GOAL OF THE EXERCISE: Rewrite everything from the line containing "Give the direction" down to the line containing "Answer: away from the camera", both included, as a two-column CSV with the headers input and output. Give one row per record, placing its text and its answer each in a single quoted field with line breaks replaced by spaces.

MATERIAL FOR THIS TASK Start Marker

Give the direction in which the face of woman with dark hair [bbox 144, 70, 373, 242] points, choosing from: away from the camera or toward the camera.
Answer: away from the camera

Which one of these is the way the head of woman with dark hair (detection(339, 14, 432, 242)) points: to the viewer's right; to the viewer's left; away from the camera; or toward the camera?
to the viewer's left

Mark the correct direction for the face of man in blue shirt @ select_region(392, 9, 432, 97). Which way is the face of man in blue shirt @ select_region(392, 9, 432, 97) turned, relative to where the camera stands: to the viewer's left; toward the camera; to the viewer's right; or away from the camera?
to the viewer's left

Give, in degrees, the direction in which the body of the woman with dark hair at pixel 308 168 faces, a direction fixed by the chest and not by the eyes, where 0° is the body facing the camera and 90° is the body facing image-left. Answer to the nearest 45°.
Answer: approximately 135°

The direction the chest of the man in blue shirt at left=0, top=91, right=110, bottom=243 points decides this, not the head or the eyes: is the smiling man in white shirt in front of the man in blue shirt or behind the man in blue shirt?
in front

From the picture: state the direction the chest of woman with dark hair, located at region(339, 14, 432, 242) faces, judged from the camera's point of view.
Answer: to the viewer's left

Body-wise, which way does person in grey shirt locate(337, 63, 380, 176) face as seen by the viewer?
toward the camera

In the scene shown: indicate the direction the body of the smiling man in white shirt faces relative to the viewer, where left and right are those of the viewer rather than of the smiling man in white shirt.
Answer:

MATERIAL FOR THIS TASK End Marker
MATERIAL FOR THIS TASK Start Marker

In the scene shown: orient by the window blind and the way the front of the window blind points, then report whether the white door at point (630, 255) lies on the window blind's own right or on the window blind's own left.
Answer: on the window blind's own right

MATERIAL FOR THIS TASK End Marker

OUTPUT FOR THIS EXERCISE:
input,output
"Give the direction in which the face of woman with dark hair [bbox 144, 70, 373, 242] points, choosing from: away from the camera or toward the camera. Answer:","away from the camera"